Health & Welfare LPA
This allows the Donor to appoint an Attorney to make decisions about personal welfare. This document can only be used when the Donor has lost mental capacity. Unless restrictions are included, the Attorney can do anything the Donor would have done regarding personal welfare, for example:
• Where you should live and who with
• Day to day care
• Consenting and refusing medical treatment
• Arranging treatments such as dentists, doctors etc
• Life sustaining treatment decisions can also be given to the Attorney, but only if the Donor directs
Who Can Make An LPA?
Anyone aged 18 years or over with capacity.

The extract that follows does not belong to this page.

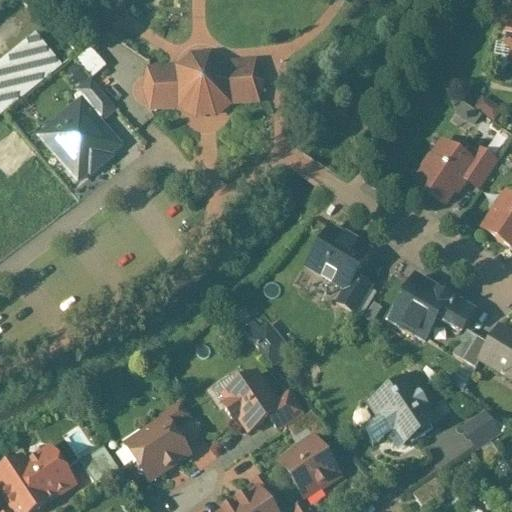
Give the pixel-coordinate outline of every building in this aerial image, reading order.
[(29,42),(0,64),(0,117),(54,73),(29,42)] [(94,55),(90,49),(73,61),(91,83),(106,71),(94,55)] [(223,67),(209,59),(192,61),(179,70),(148,73),(145,89),(146,97),(151,112),(182,110),(196,118),(213,117),(226,107),(257,104),(260,89),(259,81),(254,65),(223,67)] [(475,111),(497,121),(504,107),(481,97),(475,111)] [(81,100),(35,138),(77,189),(123,151),(81,100)] [(468,164),(441,146),(414,187),(444,207),(451,196),(456,195),(464,183),(479,193),(497,166),(476,152),(468,164)] [(511,201),(507,199),(496,216),(493,214),(482,232),(511,252),(511,201)] [(369,254),(330,231),(306,270),(334,286),(335,285),(346,291),(347,292),(354,280),(369,254)] [(370,289),(354,280),(347,292),(346,291),(336,307),(353,317),(370,289)] [(471,315),(415,282),(389,325),(422,345),(436,322),(459,336),(471,315)] [(269,322),(261,329),(253,321),(242,331),(272,363),(291,346),(269,322)] [(511,343),(511,339),(498,330),(487,348),(478,363),(479,364),(511,383),(511,343),(511,344),(511,343)] [(466,335),(452,358),(462,365),(476,341),(466,335)] [(476,341),(462,365),(474,372),(479,364),(478,363),(487,348),(476,341)] [(256,377),(235,391),(233,403),(223,410),(232,423),(237,420),(248,435),(269,421),(280,413),(276,407),(256,377)] [(410,381),(370,408),(379,421),(389,437),(398,450),(414,439),(416,443),(425,438),(422,434),(438,423),(428,409),(434,405),(426,393),(420,397),(410,381)] [(306,418),(291,397),(276,407),(280,413),(269,421),(279,436),(287,430),(300,422),(306,418)] [(180,406),(161,419),(163,422),(164,422),(182,448),(200,436),(180,406)] [(328,436),(311,415),(306,418),(300,422),(307,432),(315,443),(318,447),(328,436)] [(484,415),(462,430),(477,452),(499,437),(484,415)] [(379,421),(361,433),(372,449),(389,437),(379,421)] [(163,422),(141,438),(135,465),(138,469),(137,475),(143,476),(148,484),(152,482),(155,483),(156,479),(188,457),(182,448),(164,422),(163,422)] [(300,422),(287,430),(294,440),(307,432),(300,422)] [(315,443),(280,467),(303,500),(320,489),(321,491),(339,479),(318,447),(315,443)] [(73,487),(49,451),(25,467),(21,461),(20,461),(24,468),(36,484),(31,487),(44,507),(73,487)] [(36,484),(24,468),(20,461),(0,474),(0,492),(13,511),(36,511),(44,507),(31,487),(36,484)] [(263,478),(253,484),(258,492),(266,504),(276,497),(263,478)] [(432,484),(418,491),(424,502),(438,494),(432,484)] [(258,492),(241,504),(239,501),(233,505),(237,511),(271,511),(270,510),(266,504),(258,492)] [(276,497),(266,504),(270,510),(280,504),(276,497)]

Who Can Act As My Attorney(s)?
Anyone can be appointed as a person’s Attorney so long as they are over the age of 18 years, have capacity, and are not bankrupt. You can appoint more than one person to act. If you choose to appoint more than one then you have to decide how to appoint them. You can also appoint a substitute just in case something happens to an Attorney in your lifetime.
Attorneys should be trustworthy and have a duty to act in your best interests and consider your needs and wishes so far as this is possible.
What Happens If I Don’t Have An LPA?
If you lose the capacity to be able to manage your affairs for whatever reason without a valid LPA then your personal affairs will become the responsibility of the Office of the Public Guardian. In these cases a person’s affairs are placed under the jurisdiction of the Court who appoints a Deputy to act on your behalf and the Deputy is therefore answerable to the Court.
This can be an expensive route as Court approval is required for any act to be carried out, accounts have to be submitted to the Court every 12 months and financial decisions are not carried out by close family or friends.